If not is there an alternative way to obtain a full list of movie ids?

2

There are 2 answers

1
Shawn Simister On BEST ANSWER

There's no replacement planned for film.tsv right now. You can get the current list of film IDs from the RDF dump like this:

zgrep $'\ttype\.object\.type\tfilm\.film' freebase-rdf.gz

Then when you need to update the list you query the MQL Read API for a list of new films that have been added since your last update:

[{
  "type": "/film/film",
  "id": null,
  "name": null,
  "timestamp": null,
  "timestamp>=": "2013-12",
  "sort": "-timestamp"
}]

Since the API returns 200 results at a time you'll need to use a cursor to get the full list of results.

0
Günter Zöchbauer On

You can try MQL by just opening the following link.

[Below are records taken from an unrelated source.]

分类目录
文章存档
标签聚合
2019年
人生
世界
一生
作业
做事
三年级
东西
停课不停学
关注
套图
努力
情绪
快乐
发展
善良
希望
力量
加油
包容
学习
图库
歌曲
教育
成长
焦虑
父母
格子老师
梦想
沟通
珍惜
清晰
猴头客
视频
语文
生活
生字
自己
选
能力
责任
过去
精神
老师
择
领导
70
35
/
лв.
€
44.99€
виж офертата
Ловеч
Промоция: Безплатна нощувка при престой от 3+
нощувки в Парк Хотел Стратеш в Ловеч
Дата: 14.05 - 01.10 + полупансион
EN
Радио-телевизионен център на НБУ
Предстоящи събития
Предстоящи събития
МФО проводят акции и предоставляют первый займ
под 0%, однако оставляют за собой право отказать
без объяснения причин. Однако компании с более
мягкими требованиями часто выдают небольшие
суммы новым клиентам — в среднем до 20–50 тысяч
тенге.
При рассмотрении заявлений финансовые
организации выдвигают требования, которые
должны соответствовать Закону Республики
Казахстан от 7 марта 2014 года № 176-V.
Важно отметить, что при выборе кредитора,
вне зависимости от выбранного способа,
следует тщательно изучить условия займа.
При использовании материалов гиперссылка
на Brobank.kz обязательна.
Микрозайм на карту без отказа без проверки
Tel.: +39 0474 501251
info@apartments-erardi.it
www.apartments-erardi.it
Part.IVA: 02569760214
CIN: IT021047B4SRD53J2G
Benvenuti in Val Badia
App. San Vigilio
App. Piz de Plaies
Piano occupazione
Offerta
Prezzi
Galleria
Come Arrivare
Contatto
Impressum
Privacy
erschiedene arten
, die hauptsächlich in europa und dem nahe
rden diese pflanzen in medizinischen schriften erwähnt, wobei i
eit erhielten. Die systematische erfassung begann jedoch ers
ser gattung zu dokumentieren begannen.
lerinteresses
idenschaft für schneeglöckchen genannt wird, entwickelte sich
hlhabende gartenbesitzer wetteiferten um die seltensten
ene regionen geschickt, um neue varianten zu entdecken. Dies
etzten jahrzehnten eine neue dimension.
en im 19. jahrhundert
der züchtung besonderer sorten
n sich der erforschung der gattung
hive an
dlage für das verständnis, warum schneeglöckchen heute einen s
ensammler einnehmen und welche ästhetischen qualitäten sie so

https://www.googleapis.com/freebase/v1/mqlread?query=[{%22type%22:%20%22/film/film%22,%22id%22:%20null,%22limit%22:300}]&cursor=

You will have to make many requests though.

At each response you receive a cursor that you use as parameter for cursor= at the next request. AFAIK the default limit is 200. You can't increase the limit at will. Maybe the query can be optimized so that the response does not contain the type.

You can edit the query here http://tinyurl.com/pn5o52w At the top right corner you have a 'link' button with a 'MQLRead link' shows you the url to execute. I added the 'cursor=' parameter manually. I thought the query editor offers an option for this but I couldn't find it.